House Republicans are drawing from the minority party playbook


Source: Nick Youngson Photography (Alpha Stock Images/Creative Commons)

Many congressional Republicans have been quite vocal in denouncing the House’s impeachment investigations. They have repeatedly tried to defend President Trump’s conduct towards Ukraine, and some complain vehemently that the impeachment process is stacked against them and the White House. As Jim Jordan (R-OH), a last-minute addition to the Intelligence Committee, declared hyperbolically during the committee's impeachment hearings on Tuesday, “it is the most unfair process we have ever seen.”


On their merits, House Republicans’ often-shifting arguments about the president’s behavior and House procedure have been quite weak. Why, then, do they make them? Republicans certainly have strong political motivations, not least being the steady support Trump continues to draw from GOP voters. They may also be sincerely unhappy about having no say in drafting the rules governing impeachment, and some may still have doubts about the illegality of Trump’s behavior.


But it’s also worth noting that same-party presidents and congressional rules have long been core concerns of minority parties in the House. As I have written elsewhere, while becoming a majority is the number one goal of a minority party, protecting the presidential party and ensuring procedural fairness are two of the other three “Ps” (along with enacting desired policy) that motivate minority party activity, especially their behavior in the public sphere.


Consider first the desire to defend the White House. Same-party presidents matter a great deal because they are an invaluable source of power for the minority party, which lacks significant influence in the majoritarian House of Representatives. Presidents are also far better known to voters than members of Congress, and their success or failure may have significant consequences for lawmakers’ own ability to win reelection.

## Data below:
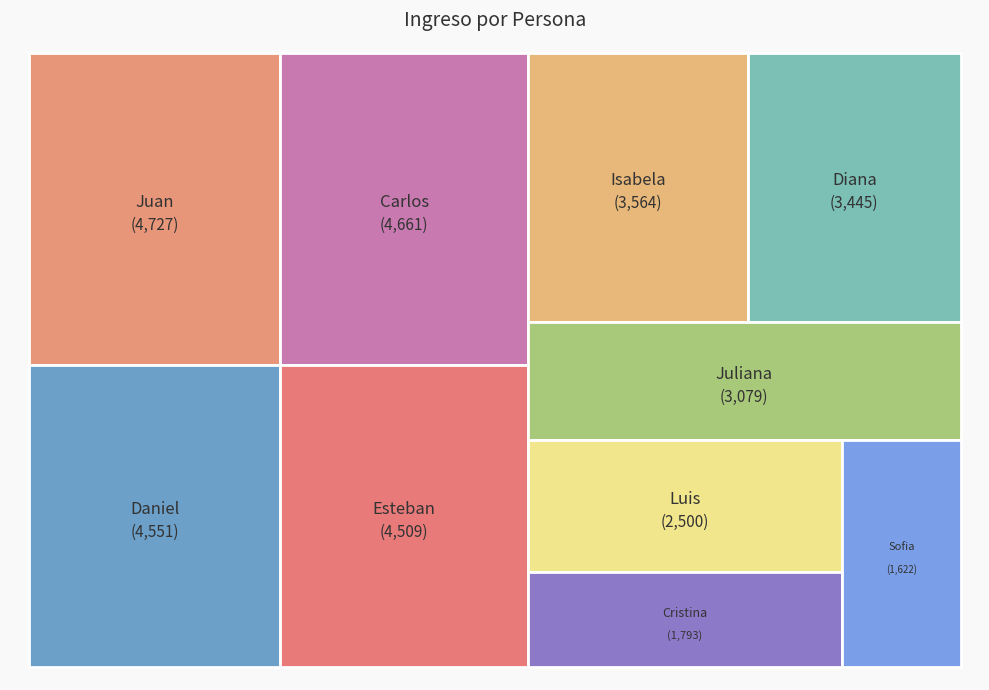

Rank the categories by value from highest to lowest.

Juan, Carlos, Daniel, Esteban, Isabela, Diana, Juliana, Luis, Cristina, Sofia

## Explore the material:
1. In the article, rewrite the passage from "On their merits, House" to "of Trump’s behavior.", swapping "weak" for "unconvincing".
2. According to the article, which goals motivate minority party activity in the House?

## Responses by item number:
1.
On their merits, House Republicans’ often-shifting arguments about the president’s behavior and House procedure have been quite unconvincing. Why, then, do they make them? Republicans certainly have strong political motivations, not least being the steady support Trump continues to draw from GOP voters. They may also be sincerely unhappy about having no say in drafting the rules governing impeachment, and some may still have doubts about the illegality of Trump’s behavior.

2.
- Becoming a majority
- Protecting the presidential party
- Ensuring procedural fairness
- Enacting desired policy